*** Page extract ***

 								    runs were skipped for any reason, there is no point in triggering past executions as they won’t be adding any value.
 								    Just the single, most recent run will already be providing all the information available.
 								- **Be mindful of enabled DEBUG logs**: When configuring the ingestion YAML you have the option to control the logging
 								    level. Keeping it as INFO (default) is the usual best bet. Only use DEBUG logs when testing out ingestion for the first time
 								- **Test the ingestions using the CLI if you will be building a DAG**: When preparing the first ingestion processes,
 								    it is ok to try different configurations (debug logs, enable views, filtering of assets,...). The fastest and
 								    easiest way to test the ingestion process that will end up on a DAG is using the CLI (example). Playing with the
 								    CLI will help you find the right YAML configuration fast. Note that for OpenMetadata, the process that gets
 								    triggered from the CLI, is the same as the one that will eventually run in your DAGs. If you have the possibility to
 								    test the CLI first, it will give you fast feedback and will help you isolate your tests.

*** End of Page extract ***
*** Study material ***

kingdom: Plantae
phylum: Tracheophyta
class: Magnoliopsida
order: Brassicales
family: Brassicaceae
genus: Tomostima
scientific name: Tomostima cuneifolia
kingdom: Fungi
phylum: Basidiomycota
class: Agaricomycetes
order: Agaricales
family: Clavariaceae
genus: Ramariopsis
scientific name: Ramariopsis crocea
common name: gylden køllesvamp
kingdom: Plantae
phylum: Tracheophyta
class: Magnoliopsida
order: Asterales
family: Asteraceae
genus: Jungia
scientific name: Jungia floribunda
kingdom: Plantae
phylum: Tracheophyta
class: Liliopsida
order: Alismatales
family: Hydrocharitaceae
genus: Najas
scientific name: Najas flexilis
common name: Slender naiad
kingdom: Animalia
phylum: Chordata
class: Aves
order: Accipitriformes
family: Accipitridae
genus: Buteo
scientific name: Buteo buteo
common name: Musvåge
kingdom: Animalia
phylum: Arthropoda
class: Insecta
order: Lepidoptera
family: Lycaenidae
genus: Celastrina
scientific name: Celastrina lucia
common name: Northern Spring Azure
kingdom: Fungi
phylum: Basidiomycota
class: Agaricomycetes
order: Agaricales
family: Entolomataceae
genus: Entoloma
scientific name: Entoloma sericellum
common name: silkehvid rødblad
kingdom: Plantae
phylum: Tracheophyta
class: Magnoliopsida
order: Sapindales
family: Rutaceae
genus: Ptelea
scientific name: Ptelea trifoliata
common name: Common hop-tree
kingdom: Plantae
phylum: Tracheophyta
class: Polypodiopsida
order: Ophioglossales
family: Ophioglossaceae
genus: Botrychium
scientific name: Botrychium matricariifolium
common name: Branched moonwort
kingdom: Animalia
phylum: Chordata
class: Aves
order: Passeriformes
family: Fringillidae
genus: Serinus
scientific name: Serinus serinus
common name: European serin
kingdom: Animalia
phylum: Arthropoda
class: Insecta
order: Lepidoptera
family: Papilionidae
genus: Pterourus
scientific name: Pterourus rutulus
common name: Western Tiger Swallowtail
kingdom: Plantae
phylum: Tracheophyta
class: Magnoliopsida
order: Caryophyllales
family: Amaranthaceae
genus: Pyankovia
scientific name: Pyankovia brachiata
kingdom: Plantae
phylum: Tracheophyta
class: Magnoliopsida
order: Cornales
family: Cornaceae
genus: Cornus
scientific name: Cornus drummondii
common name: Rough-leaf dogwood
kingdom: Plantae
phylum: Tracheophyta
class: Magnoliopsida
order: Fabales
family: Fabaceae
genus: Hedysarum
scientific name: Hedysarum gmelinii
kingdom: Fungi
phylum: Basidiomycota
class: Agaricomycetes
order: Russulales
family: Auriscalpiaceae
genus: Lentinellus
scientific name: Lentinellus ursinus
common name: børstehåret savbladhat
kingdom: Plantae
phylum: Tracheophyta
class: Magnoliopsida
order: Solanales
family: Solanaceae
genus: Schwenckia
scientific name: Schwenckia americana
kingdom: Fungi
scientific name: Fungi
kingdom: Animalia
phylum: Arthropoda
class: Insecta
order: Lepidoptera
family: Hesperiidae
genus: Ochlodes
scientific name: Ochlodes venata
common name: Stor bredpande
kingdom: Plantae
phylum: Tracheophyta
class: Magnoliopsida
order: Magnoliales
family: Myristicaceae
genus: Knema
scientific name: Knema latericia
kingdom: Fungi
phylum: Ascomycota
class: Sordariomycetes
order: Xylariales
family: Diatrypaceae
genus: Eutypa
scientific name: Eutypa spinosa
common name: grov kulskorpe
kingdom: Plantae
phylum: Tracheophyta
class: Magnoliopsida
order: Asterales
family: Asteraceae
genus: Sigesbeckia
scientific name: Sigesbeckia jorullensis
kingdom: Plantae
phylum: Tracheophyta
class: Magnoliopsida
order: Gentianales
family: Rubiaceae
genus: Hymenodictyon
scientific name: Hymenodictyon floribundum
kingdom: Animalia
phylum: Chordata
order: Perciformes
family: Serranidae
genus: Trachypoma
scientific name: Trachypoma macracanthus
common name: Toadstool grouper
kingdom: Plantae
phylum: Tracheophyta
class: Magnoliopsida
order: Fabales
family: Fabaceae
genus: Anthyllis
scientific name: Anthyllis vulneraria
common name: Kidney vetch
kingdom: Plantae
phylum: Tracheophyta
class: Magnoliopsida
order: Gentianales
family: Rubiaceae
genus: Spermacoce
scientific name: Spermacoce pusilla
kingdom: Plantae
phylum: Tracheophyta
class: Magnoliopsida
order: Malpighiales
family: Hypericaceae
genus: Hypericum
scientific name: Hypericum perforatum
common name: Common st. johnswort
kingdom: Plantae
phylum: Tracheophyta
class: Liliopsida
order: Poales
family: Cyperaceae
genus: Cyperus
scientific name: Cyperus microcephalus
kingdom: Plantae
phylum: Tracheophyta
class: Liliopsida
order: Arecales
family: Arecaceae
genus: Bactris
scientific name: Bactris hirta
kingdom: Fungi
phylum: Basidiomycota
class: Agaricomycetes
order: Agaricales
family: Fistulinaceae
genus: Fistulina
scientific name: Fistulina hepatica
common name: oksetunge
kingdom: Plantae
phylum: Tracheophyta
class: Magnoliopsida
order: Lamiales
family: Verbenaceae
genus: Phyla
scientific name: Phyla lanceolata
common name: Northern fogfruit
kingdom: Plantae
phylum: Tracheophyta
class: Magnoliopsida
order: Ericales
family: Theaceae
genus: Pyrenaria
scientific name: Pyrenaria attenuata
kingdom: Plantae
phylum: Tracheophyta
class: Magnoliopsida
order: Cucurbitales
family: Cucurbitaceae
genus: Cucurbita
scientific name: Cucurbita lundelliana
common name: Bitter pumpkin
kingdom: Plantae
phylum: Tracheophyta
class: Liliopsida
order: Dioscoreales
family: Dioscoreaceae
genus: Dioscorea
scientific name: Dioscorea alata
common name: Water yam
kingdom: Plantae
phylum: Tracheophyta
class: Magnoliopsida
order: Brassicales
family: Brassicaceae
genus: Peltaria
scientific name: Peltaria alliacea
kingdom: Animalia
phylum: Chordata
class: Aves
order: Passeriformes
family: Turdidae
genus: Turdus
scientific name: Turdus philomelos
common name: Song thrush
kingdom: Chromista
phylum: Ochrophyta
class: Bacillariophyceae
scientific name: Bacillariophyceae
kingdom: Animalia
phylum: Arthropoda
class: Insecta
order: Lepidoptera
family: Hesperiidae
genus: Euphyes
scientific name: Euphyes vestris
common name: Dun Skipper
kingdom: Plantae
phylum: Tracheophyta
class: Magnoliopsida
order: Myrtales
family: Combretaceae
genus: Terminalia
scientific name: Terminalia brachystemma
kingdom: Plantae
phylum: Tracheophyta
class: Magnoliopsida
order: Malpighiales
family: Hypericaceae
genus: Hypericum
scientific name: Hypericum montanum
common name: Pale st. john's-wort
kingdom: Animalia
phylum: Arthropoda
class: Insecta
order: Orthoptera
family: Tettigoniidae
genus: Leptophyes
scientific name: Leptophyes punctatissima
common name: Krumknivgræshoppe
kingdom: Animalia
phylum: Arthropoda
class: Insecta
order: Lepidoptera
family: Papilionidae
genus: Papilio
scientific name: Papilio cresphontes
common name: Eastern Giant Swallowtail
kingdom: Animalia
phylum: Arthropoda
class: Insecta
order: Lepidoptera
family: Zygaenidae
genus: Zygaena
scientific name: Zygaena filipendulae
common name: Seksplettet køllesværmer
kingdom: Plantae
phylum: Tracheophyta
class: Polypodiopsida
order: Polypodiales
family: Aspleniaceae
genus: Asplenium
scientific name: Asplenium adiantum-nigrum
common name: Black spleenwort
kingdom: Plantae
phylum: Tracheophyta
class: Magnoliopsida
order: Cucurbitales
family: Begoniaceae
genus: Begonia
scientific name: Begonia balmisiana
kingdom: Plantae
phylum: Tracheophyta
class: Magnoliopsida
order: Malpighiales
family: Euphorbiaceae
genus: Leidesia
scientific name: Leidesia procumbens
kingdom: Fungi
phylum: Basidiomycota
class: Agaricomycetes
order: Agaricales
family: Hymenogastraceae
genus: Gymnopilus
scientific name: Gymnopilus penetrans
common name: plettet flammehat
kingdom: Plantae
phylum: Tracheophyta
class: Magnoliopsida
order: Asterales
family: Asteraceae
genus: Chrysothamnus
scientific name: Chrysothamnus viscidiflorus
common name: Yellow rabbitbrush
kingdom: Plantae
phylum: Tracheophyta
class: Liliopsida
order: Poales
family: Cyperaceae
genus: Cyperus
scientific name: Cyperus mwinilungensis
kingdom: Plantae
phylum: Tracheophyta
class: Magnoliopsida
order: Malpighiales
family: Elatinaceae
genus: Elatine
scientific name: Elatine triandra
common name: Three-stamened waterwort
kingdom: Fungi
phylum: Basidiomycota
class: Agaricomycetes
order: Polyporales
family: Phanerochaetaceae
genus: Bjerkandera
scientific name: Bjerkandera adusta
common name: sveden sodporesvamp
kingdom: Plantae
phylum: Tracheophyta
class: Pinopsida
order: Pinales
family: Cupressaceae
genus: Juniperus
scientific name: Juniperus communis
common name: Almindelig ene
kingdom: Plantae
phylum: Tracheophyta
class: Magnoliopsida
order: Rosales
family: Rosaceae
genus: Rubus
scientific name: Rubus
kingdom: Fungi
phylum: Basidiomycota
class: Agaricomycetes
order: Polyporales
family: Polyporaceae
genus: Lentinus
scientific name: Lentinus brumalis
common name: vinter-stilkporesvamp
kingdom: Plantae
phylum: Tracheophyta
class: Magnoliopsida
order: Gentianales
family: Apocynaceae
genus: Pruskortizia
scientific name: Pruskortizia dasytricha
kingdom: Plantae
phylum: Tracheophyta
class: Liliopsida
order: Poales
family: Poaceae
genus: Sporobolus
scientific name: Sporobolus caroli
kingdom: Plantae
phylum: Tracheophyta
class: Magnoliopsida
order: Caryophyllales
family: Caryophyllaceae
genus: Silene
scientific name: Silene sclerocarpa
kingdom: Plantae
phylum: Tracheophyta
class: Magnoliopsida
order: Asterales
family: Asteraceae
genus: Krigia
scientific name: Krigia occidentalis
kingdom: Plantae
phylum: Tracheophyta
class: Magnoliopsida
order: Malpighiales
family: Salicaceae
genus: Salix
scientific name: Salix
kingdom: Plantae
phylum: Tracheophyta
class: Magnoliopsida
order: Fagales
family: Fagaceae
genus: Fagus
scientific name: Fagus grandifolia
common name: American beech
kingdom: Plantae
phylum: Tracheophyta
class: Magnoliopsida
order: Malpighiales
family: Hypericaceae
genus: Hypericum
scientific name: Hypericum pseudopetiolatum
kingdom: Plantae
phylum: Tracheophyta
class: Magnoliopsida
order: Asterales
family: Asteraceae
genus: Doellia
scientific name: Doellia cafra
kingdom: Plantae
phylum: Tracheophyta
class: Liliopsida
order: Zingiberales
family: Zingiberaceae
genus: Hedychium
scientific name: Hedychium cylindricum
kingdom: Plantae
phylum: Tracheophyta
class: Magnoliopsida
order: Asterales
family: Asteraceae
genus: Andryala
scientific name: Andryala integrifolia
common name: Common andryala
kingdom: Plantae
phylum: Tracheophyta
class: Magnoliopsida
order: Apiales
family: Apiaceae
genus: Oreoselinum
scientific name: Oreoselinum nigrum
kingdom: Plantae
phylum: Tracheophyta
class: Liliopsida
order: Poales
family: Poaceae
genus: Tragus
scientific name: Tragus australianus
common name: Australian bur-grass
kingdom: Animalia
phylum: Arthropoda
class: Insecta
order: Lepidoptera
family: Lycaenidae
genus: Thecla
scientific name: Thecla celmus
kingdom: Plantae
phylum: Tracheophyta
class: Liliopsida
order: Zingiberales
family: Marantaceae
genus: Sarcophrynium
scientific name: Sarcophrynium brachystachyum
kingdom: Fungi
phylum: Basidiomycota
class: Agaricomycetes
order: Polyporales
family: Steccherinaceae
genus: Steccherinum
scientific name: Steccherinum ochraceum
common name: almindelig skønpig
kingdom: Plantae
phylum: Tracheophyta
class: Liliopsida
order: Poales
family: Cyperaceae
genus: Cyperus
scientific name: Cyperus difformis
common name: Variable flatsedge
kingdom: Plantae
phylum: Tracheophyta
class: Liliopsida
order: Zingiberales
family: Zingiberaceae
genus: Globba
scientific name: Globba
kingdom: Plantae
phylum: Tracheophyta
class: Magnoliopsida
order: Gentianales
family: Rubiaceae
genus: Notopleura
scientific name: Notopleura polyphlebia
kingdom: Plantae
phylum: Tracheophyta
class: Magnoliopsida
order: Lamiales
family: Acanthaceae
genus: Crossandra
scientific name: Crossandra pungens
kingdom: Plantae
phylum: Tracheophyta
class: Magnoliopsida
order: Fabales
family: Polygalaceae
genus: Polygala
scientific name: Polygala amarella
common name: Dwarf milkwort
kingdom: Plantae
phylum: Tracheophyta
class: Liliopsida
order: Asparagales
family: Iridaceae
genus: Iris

*** End of Study material ***

## Task set
1. What logging level do the ingestion tips name as the default?
2. Extend the ingestion tips with the passage that would come next, starting after their final sentence.

## Responses for each task
1. INFO

2.
 								## Metadata Ingestion
 								- **Apply the right filters**: For example, there is usually no business-related information on schemas such as
 								    `INFORMATION_SCHEMA`. You can use OpenMetadata filtering logic on databases, services and tables to opt in/out specific assets.
 								## Profiler Ingestion
 								- **On filters, scheduling and asset importance**: While OpenMetadata provides sampling and multi-threading, profiling
 								   can be a costly and time-consuming process. Then it is important to know which data assets are business critical.
 								  - **Deploy multiple profiler ingestions for the same service**: For a given service, prepare different ingestion
 								      pipelines, each of them attacking a specific set of assets based on input filters. You can then schedule more
 								      important assets to be profiled more often, while keeping the rest of profiles to be executed either on demand, or with lower cadence.
 								- **Apply the right sampling**: Important tables can hold higher sampling, while the rest of assets might be good enough with smaller %.
 								## Usage & Lineage Ingestion
 								- **Schedule and log duration should match**: The Log Duration configuration parameter specifies how many days in the
 								    past we are going to look for query history data. If we schedule the workflows to run daily, there is no need to
 								    look for the past week, as we will be re-analysing data that won’t change.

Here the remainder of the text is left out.